Fuck That Shitty Coloring Book—On kids and swearing. - pazz
https://medium.com/p/79b2e17fa1c7

======
gte910h
[http://scienceblogs.com/neurophilosophy/2009/07/13/swearing-...](http://scienceblogs.com/neurophilosophy/2009/07/13/swearing-
increases-pain-tolerance/)

It could be making their life actively worse

------
Teckla
Thanks for posting this. I wish it had gotten more up-votes.

This whole "some words are BAD" thing is ridiculous. I allow my child to
swear, but of course, with a warning that some adults will take offense,
because those adults are overly sensitive about silly things. So my child
knows what to avoid around those silly people, but that it's okay around me.

I teach my child that words are tools, and tools are not inherently bad, but
we may use them in a bad way. Similar to steak knifes, which are neutral
tools, and can be used by people for good or evil.

I cringe every time I hear a parent tell their children that a word is bad.

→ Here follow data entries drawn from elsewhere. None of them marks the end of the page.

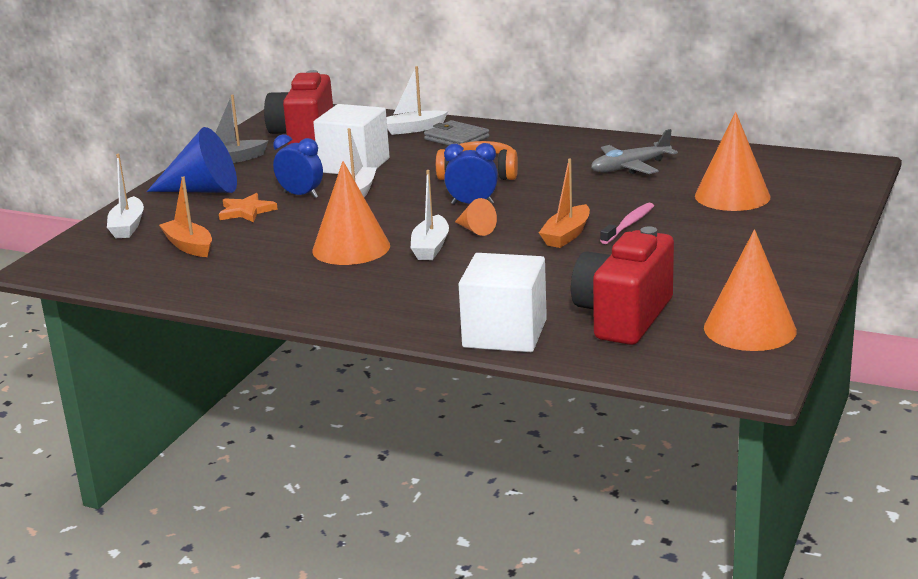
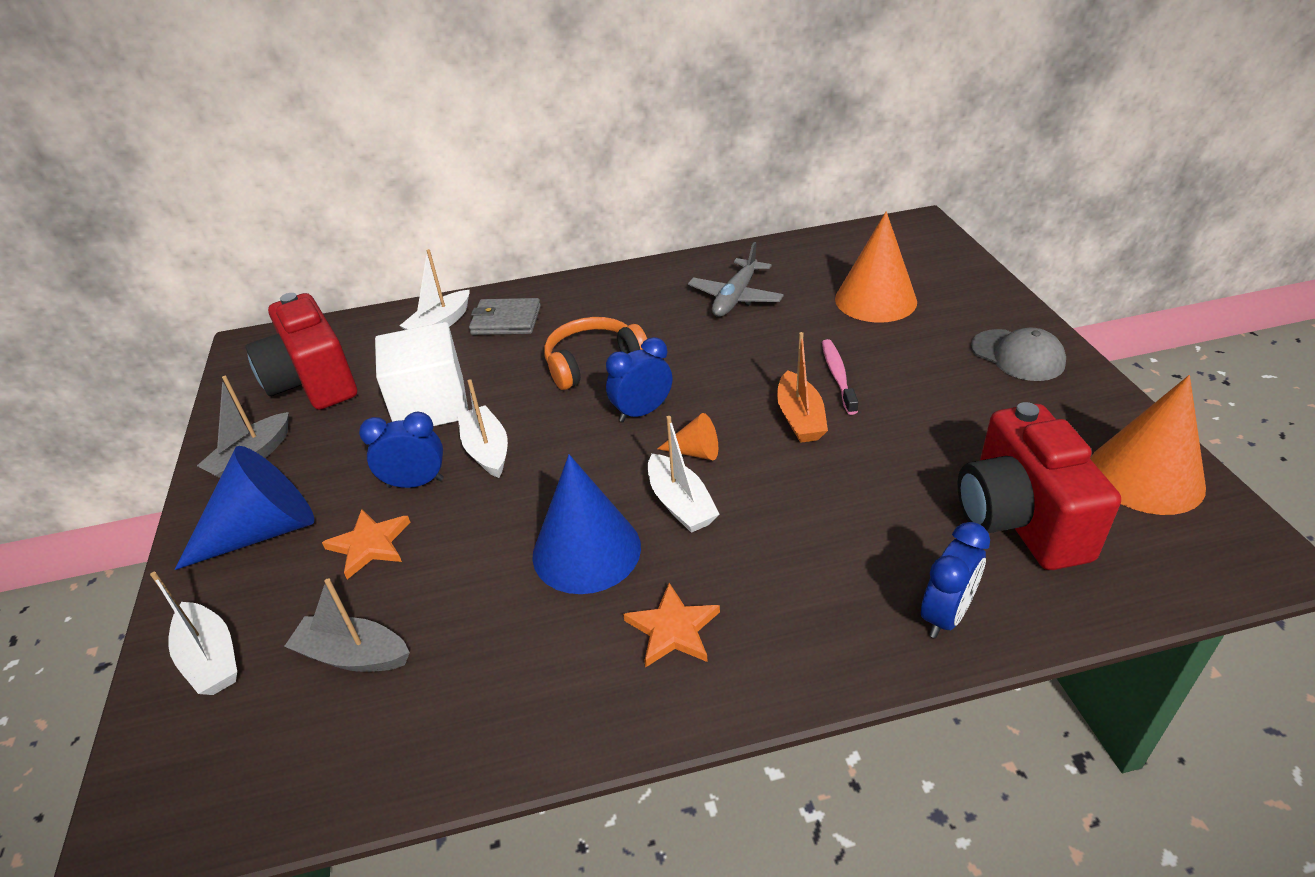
camera: 35 degrees left, 15 degrees up
(189, 246) = (353, 655): orange boat -> grey boat
(350, 289) = (673, 629): none -> orange star
(351, 248) = (586, 550): orange cone -> blue cone
(505, 333) = (945, 615): white cube -> blue clock
(781, 252) = (1017, 355): none -> grey cap

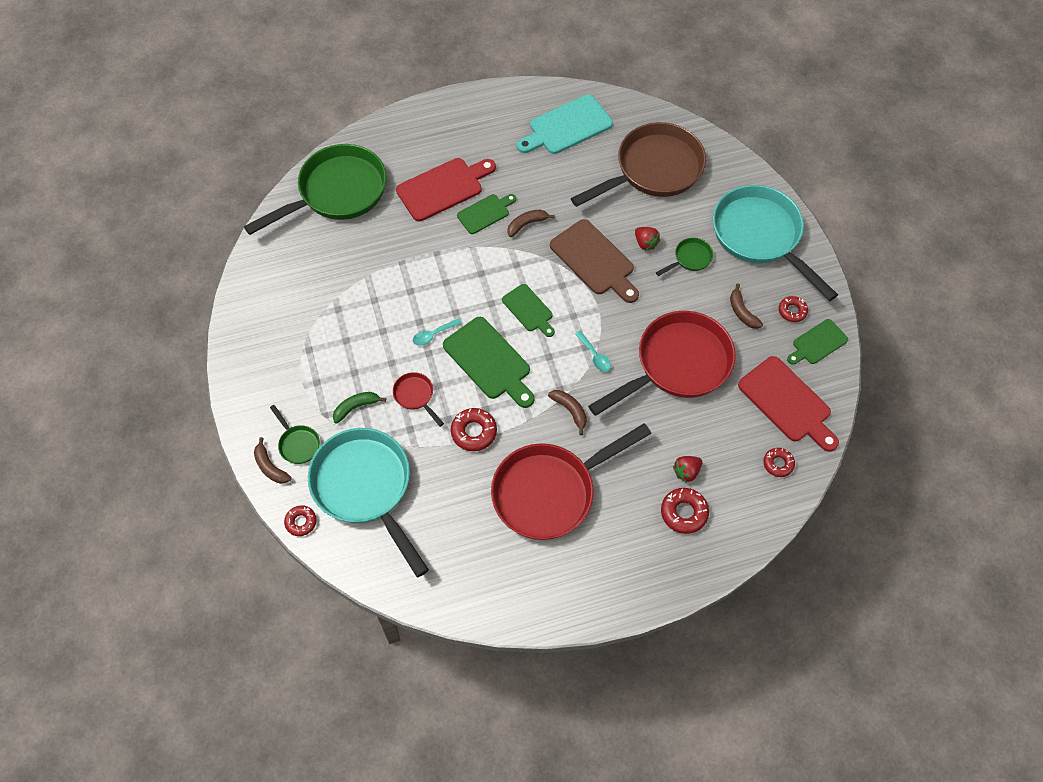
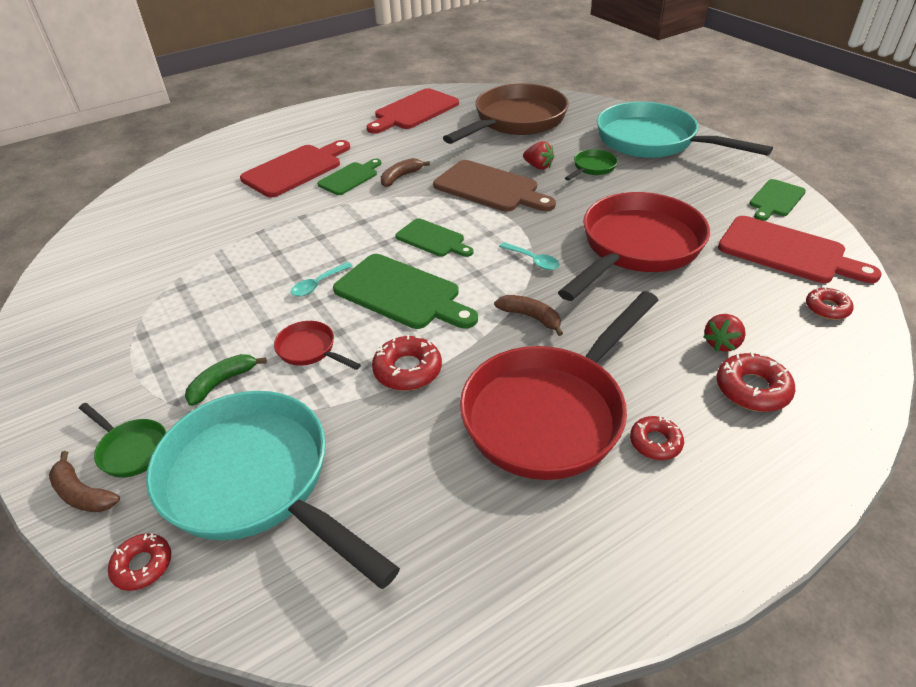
camera: 15 degrees left, 20 degrees down
(336, 192) = (168, 194): green pan -> none
(567, 126) = (414, 111): turquoise cutting board -> red cutting board
(742, 312) = (676, 193): brown banana -> none
(792, 311) = (728, 183): red donut -> red donut (655, 442)

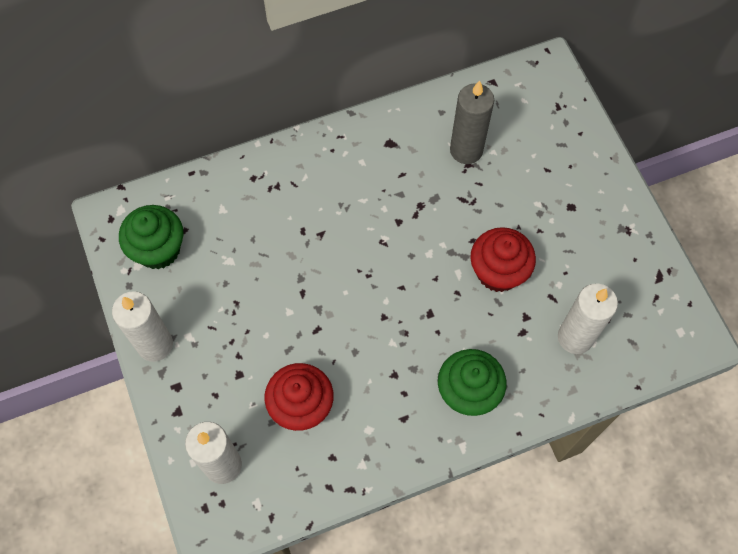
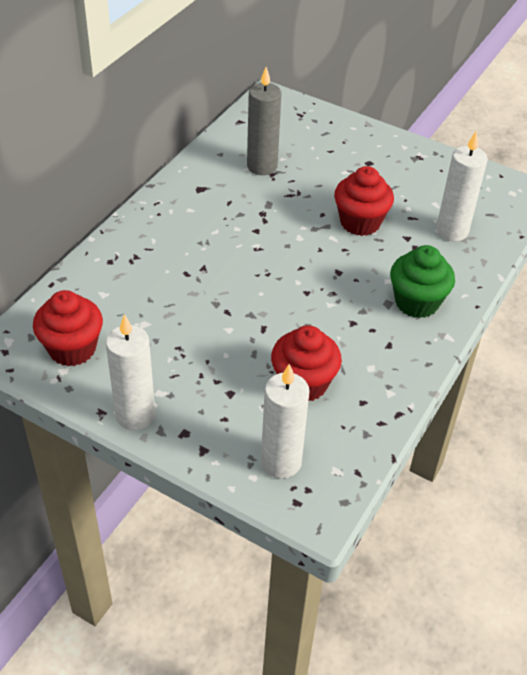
camera: 40 degrees left, 20 degrees down
(158, 249) = (72, 349): green cupcake -> red cupcake

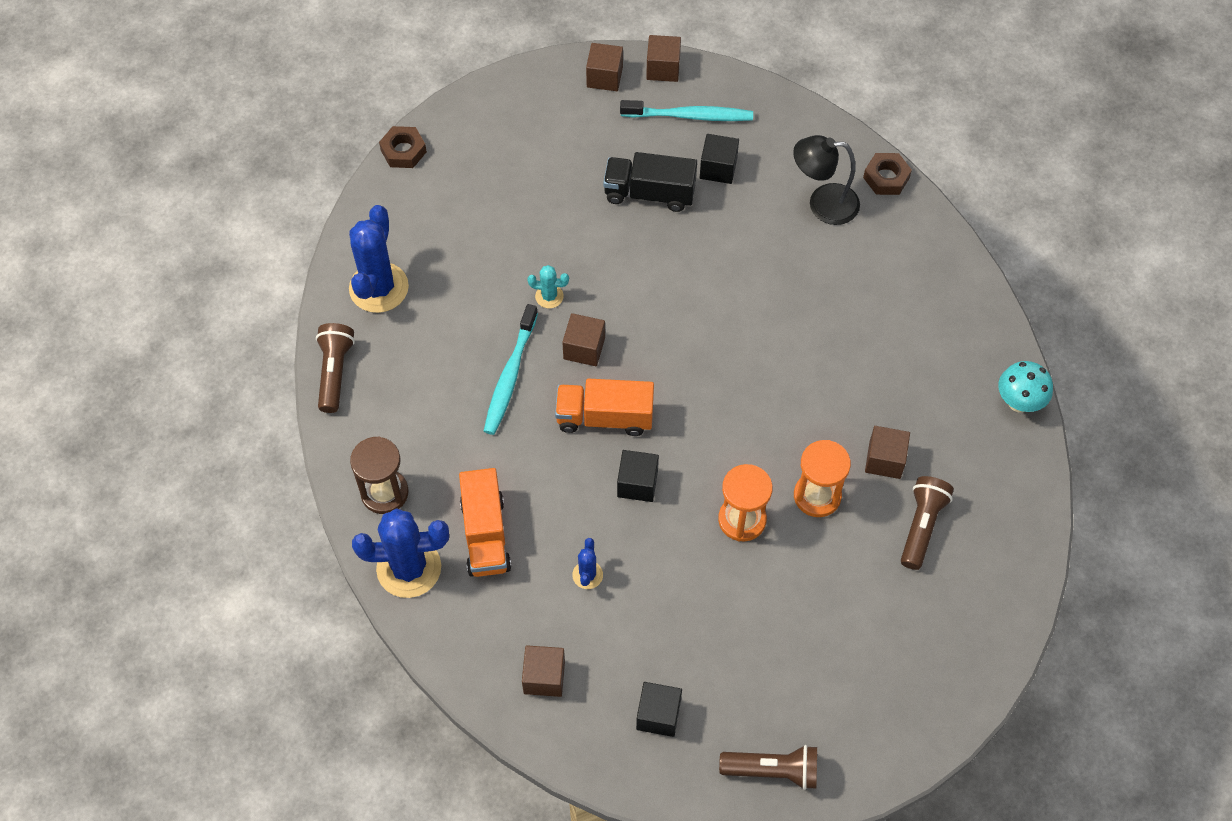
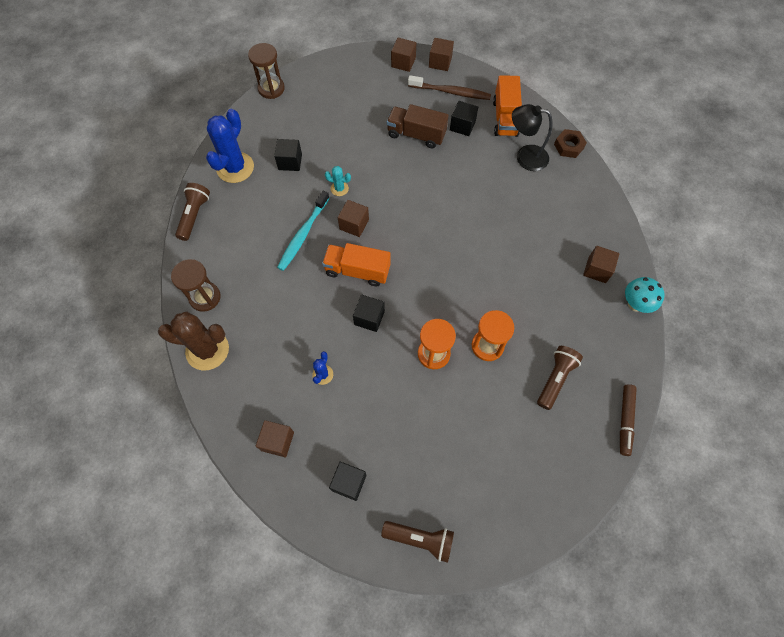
camera: 10 degrees right, 5 degrees up
(403, 151) = (271, 89): brown nut -> brown hourglass
(409, 568) = (207, 350): blue cactus -> brown cactus
(462, 265) = (290, 162): none -> black cube
(485, 534) = (262, 336): orange truck -> orange truck (505, 118)
(649, 193) = (416, 135): black truck -> brown truck
(690, 116) = (451, 92): turquoise toothbrush -> brown toothbrush
(884, 460) = (537, 329): brown cube -> brown cube (597, 270)
(1027, 567) = (625, 421): none -> brown marker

In the end, my child doesn't swear any more or less than any other child of
the same age. Interesting, that.

------
animus9
One might wonder why it is that we have higher standards for our children than
for ourselves. Maybe it's because they are born with a kind of innocence that
we do not want to see corrupted. Maybe instead of lowering our standards for
our kids we should actually set a good example and live up to the same
standards we expect of them.

(Imagine if we did this with respect to all things that we try to hide from
our children.)

I have heard all the arguments in favour of swearing and I used to believe
them: I no longer do. The problem with swearing is that it becomes an
unchecked impulse of aggression -- and eventually a habit that is very hard to
break. The least that could be said is that it degrades the quality and
content of speech to the point where some people become nearly unintelligible.
What do we gain by introducing unnecessary chaos into the ordered system of
communication?

Let us look above, not below, for our moral standards.